Tuesday, June 23, 2009

UK's Guardian Newspaper Brings Crowdsourcing to the Forefront

My June 17 post was about the Knight Foundation grants to organizations trying to report news in different ways. The winner that caught my eye was DocumentCloud, a crowdsourcing effort to allow the media, watchdog groups and the public can find, share and analyze source documents.

Crowdsourcing asks the public to help with a task, and the U.K.'s Guardian newspaper has brought the effort to the forefront in journalism. How? The U.K. government is in the middle of a huge scandal where Members of Parliament were caught charging taxpayers for expenses that had nothing to do with their official duties.

The
Guardian asked readers to help them dig through 700,000 pages of MP expenses they think should be investigated. The mess has already forced six ministers in Prime Minister Gordon Brown's cabinet to resign, and with crowdsourcing, the story could go on for months.

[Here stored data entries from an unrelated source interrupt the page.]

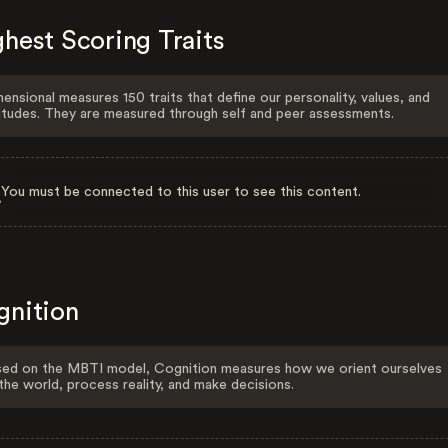
hest Scoring Traits
ensional measures 150 traits that define our personality, values, and
itudes. They are measured through self and peer assessments.
You must be connected to this user to see this content.
gnition
ed on the MBTI model, Cognition measures how we orient ourselves
the world, process reality, and make decisions.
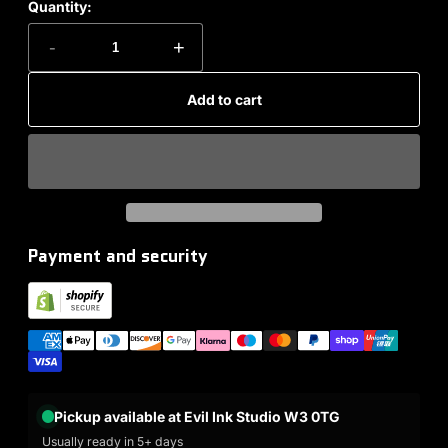
Quantity:
-
+
Add to cart
Payment and security
Pickup available at Evil Ink Studio W3 0TG
Usually ready in 5+ days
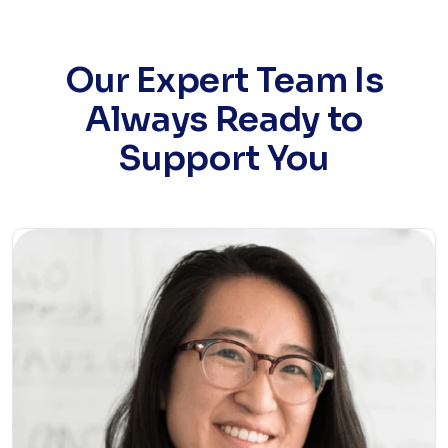
Our Expert Team Is
Always Ready to
Support You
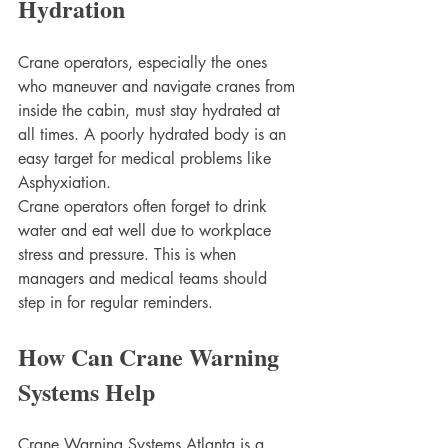
Hydration
Crane operators, especially the ones 
who maneuver and navigate cranes from 
inside the cabin, must stay hydrated at 
all times. A poorly hydrated body is an 
easy target for medical problems like 
Asphyxiation. 
Crane operators often forget to drink 
water and eat well due to workplace 
stress and pressure. This is when 
managers and medical teams should 
step in for regular reminders. 
How Can Crane Warning 
Systems Help 
Crane Warning Systems Atlanta is a 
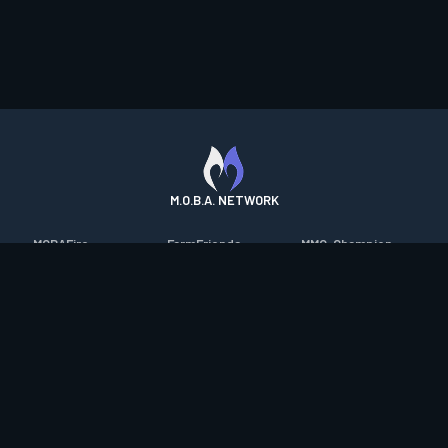
M.O.B.A. NETWORK
MOBAFire
FarmFriends
MMO-Champion
League of Graphs
ForzaFire
mmorpg.com
Porofessor
HeroesFire
Bluetracker
Counterstats
LostarkFire
HearthPwn
WildriftFire
BFTactics
Diablo Fans
RuneterraFire
2XKOFire
Overframe
SmiteFire
MTG Salvation
STS2 Companion
DOTAFire
Minecraft Forum
CrimsonDesertFire
Valofessor
WoWDB
Resetera
WoW Housing Hub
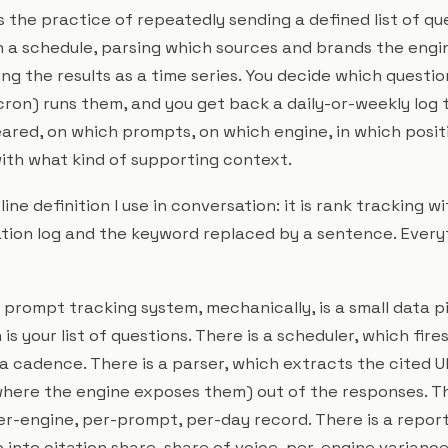
 the practice of repeatedly sending a defined list of que
 a schedule, parsing which sources and brands the engine
ng the results as a time series. You decide which questio
cron) runs them, and you get back a daily-or-weekly log t
red, on which prompts, on which engine, in which posit
 with what kind of supporting context.
ine definition I use in conversation: it is rank tracking w
ation log and the keyword replaced by a sentence. Eve
a prompt tracking system, mechanically, is a small data pi
is your list of questions. There is a scheduler, which fir
a cadence. There is a parser, which extracts the cited U
here the engine exposes them) out of the responses. The
er-engine, per-prompt, per-day record. There is a report
p into citation share, share of voice, per-engine varian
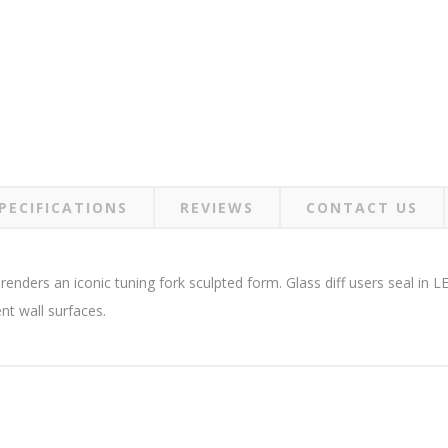
PECIFICATIONS
REVIEWS
CONTACT US
renders an iconic tuning fork sculpted form. Glass diff users seal in 
nt wall surfaces.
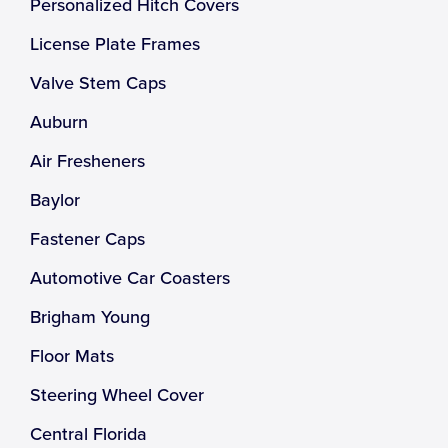
Personalized Hitch Covers
License Plate Frames
Valve Stem Caps
Auburn
Air Fresheners
Baylor
Fastener Caps
Automotive Car Coasters
Brigham Young
Floor Mats
Steering Wheel Cover
Central Florida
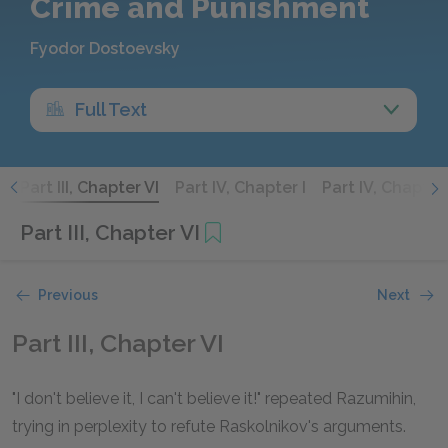
Crime and Punishment
Fyodor Dostoevsky
Full Text
V
Part III, Chapter VI
Part IV, Chapter I
Part IV, Chapter 
Part III, Chapter VI
Previous
Next
Part III, Chapter VI
"I don't believe it, I can't believe it!" repeated Razumihin,
trying in perplexity to refute Raskolnikov's arguments.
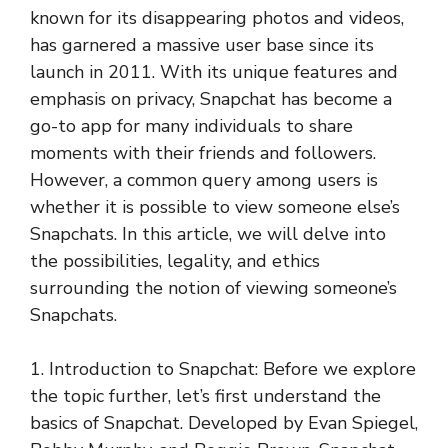
known for its disappearing photos and videos,
has garnered a massive user base since its
launch in 2011. With its unique features and
emphasis on privacy, Snapchat has become a
go-to app for many individuals to share
moments with their friends and followers.
However, a common query among users is
whether it is possible to view someone else’s
Snapchats. In this article, we will delve into
the possibilities, legality, and ethics
surrounding the notion of viewing someone’s
Snapchats.
1. Introduction to Snapchat: Before we explore
the topic further, let’s first understand the
basics of Snapchat. Developed by Evan Spiegel,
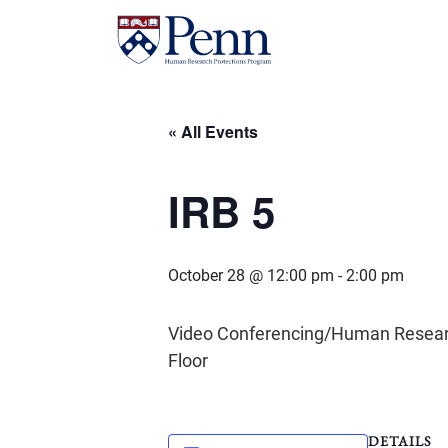
« All Events
IRB 5
October 28 @ 12:00 pm
-
2:00 pm
Video Conferencing/Human Research 
Floor
DETAILS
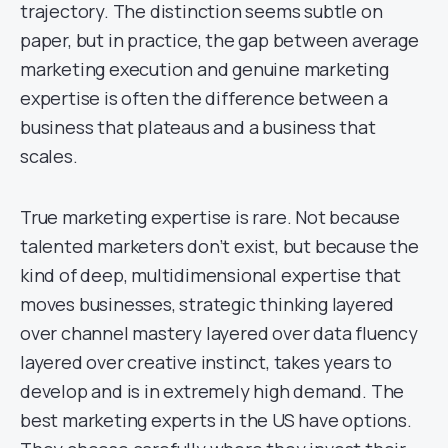
trajectory. The distinction seems subtle on
paper, but in practice, the gap between average
marketing execution and genuine marketing
expertise is often the difference between a
business that plateaus and a business that
scales.
True marketing expertise is rare. Not because
talented marketers don’t exist, but because the
kind of deep, multidimensional expertise that
moves businesses, strategic thinking layered
over channel mastery layered over data fluency
layered over creative instinct, takes years to
develop and is in extremely high demand. The
best marketing experts in the US have options.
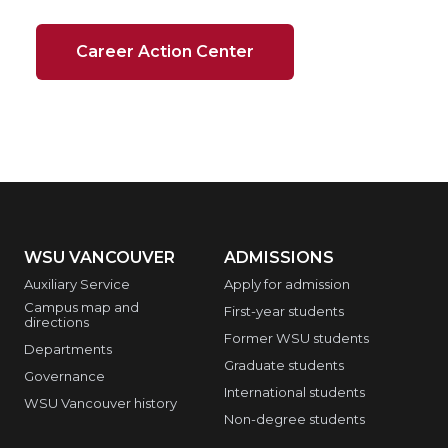
Career Action Center
WSU VANCOUVER
ADMISSIONS
Auxiliary Service
Apply for admission
Campus map and
First-year students
directions
Former WSU students
Departments
Graduate students
Governance
International students
WSU Vancouver history
Non-degree students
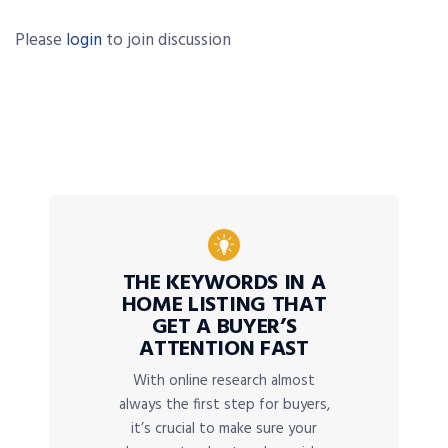
Please
login
to join discussion
THE KEYWORDS IN A
HOME LISTING THAT
GET A BUYER’S
ATTENTION FAST
With online research almost
always the first step for buyers,
it’s crucial to make sure your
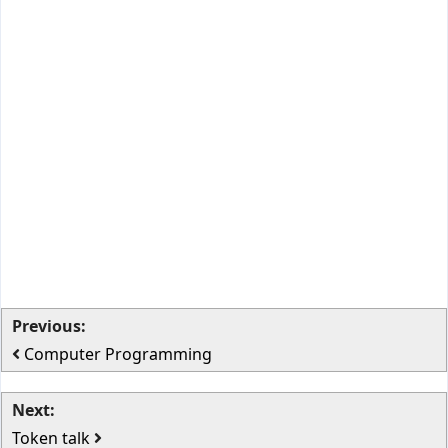
Previous:
Computer Programming
Next:
Token talk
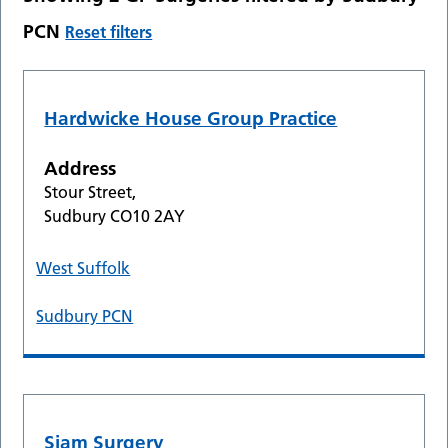
PCN
Reset filters
Hardwicke House Group Practice
Address
Stour Street,
Sudbury CO10 2AY
West Suffolk
Sudbury PCN
Siam Surgery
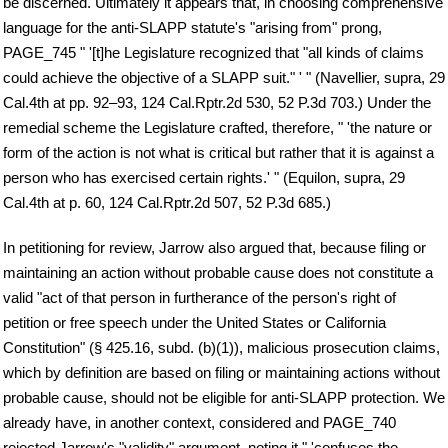
be discerned. Ultimately it appears that, in choosing comprehensive
language for the anti-SLAPP statute's "arising from" prong,
PAGE_745 " '[t]he Legislature recognized that "all kinds of claims
could achieve the objective of a SLAPP suit." ' " (Navellier, supra, 29
Cal.4th at pp. 92–93, 124 Cal.Rptr.2d 530, 52 P.3d 703.) Under the
remedial scheme the Legislature crafted, therefore, " 'the nature or
form of the action is not what is critical but rather that it is against a
person who has exercised certain rights.' " (Equilon, supra, 29
Cal.4th at p. 60, 124 Cal.Rptr.2d 507, 52 P.3d 685.)
In petitioning for review, Jarrow also argued that, because filing or
maintaining an action without probable cause does not constitute a
valid "act of that person in furtherance of the person's right of
petition or free speech under the United States or California
Constitution" (§ 425.16, subd. (b)(1)), malicious prosecution claims,
which by definition are based on filing or maintaining actions without
probable cause, should not be eligible for anti-SLAPP protection. We
already have, in another context, considered and PAGE_740
rejected Jarrow's "validity" argument, noting it " 'confuses the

The Nieman Journalism Lab blog has a post today on four lessons learned from the Guardian's crowdsourcing experiment. The newspaper has already had 20,000 readers sift through 170,000 pages of documents -- in the first 80 hours the request was made. The four takeaways from the post according to developer Simon Willison:

  • Your workers are unpaid, so make it fun.
  • Public attention is fickle, so launch immediately.
  • Speed is mandatory, so use a framework.
  • Participation will come in one big burst, so have servers ready.
Crowdsourcing is not going away anytime soon. The question is how journalists will use this as a tool moving forward.